Sundar Pichai è l’uomo di Google a capo dei programmi Android e Chrome. Pichai, in una recente intervista rilasciata a Bloomberg Businessweek, risponde alle accuse di Tim Cook** al sistema operativo mobile di Mountain View.
La maggior parte dell’intervista si è concentrata sulla Google I/O, la conferenza per gli sviluppatori che Google organizza ogni anno in questo periodo e che partirà, nella sua edizione annuale, proprio questo pomeriggio. Pichai, però, ha anche colto l’occasione per rispondere a Tim Cook e alle sue accuse rivolte ad Android sul palco della WWDC**, l’evento concorrente alla Google I/O e organizzato ogni anno da Apple.
Pichai ha sottolineato che le feature introdotte da Apple in iOS 8 sono per la maggior parte già disponibili in Android (come le tastiere di terze parti e i widget). Quindi ha aggiunto che l’aggiornamento di Google Play che Google esegue ogni sei settimane permette all’azienda di “muoversi più velocemente di chiunque altro, fornendo un supporto consistente agli sviluppatori”.
Pichai ha quindi commentato sul dato mostrato da Cook alla WWDC secondo cui sarebbe sempre maggiore il numero di utenti che passano ad iOS dopo avere utilizzato Android:
Tutti i dati che vedono evidenziano che gli utenti stanno passando ad Android con maggiore velocità rispetto a qualsiasi altro sistema operativo. Stiamo facendo incredibilmente bene… loro hanno un ottimo spettacolo. Mi preoccupo per quello che stanno facendo? Certo. Sono una compagnia eccezionale. Penso che stiano costruendo ottimi prodotti integrati verticalmente, e questo permette loro di fare certe cose con maggiore velocità.

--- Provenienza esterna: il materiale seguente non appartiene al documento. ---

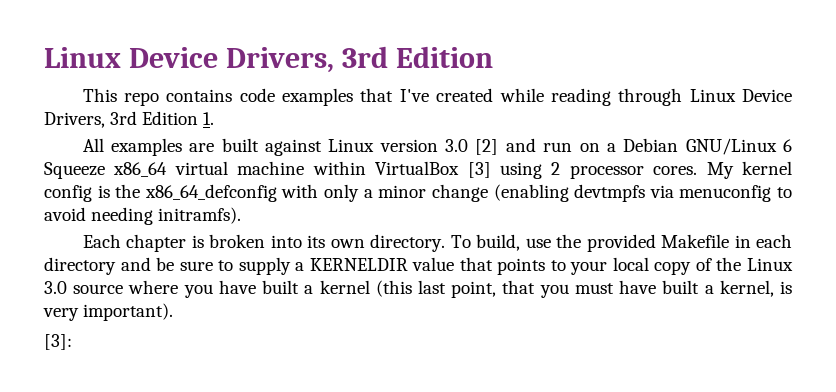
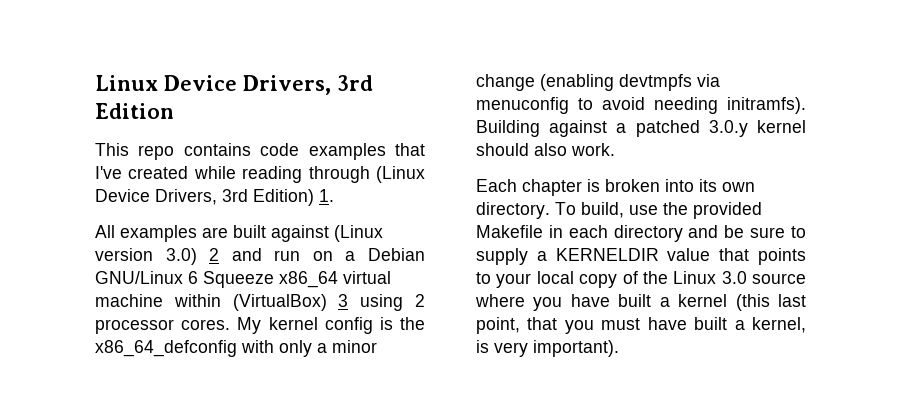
[689,89,792,102] [44,111,199,128] Linux Device Drivers, 3rd Edition -> [376,166,425,183] [95,189,314,206] (Linux Device Drivers, 3rd Edition)
[328,139,499,155] Linux version 3.0 [2] -> [334,225,383,242] [95,248,220,265] (Linux version 3.0) 2
[375,161,491,178] VirtualBox [3] -> [232,294,349,311] (VirtualBox) 3
(242, 215) none -> [476,120,806,137] [476,143,615,156] Building against a patched 3.0.y kernel should also work.
[44,334,72,350] // [3]: -> (619, 348) none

Durante la WWDC, Cook aveva anche definito Android un infernale stufato tossico (o toxic hell-stew, se preferite la versione originale che è valsa a Cook anche un brano musicale):
Deve essere liberatorio [per Apple] svegliarsi e pensare ai propri dispositivi, al proprio software, e dire ‘Posso chiamare il tizio che fa i chip e dirgli come voglio che siano costruiti’. Io devo pensare a costruire una piattaforma e portare il maggior numero di persone in questo viaggio, e devo farlo bene. Credo che questo sia un approccio che, sul lungo termine, si dimostrerà più potente, ma allo stesso tempo è anche più stressante.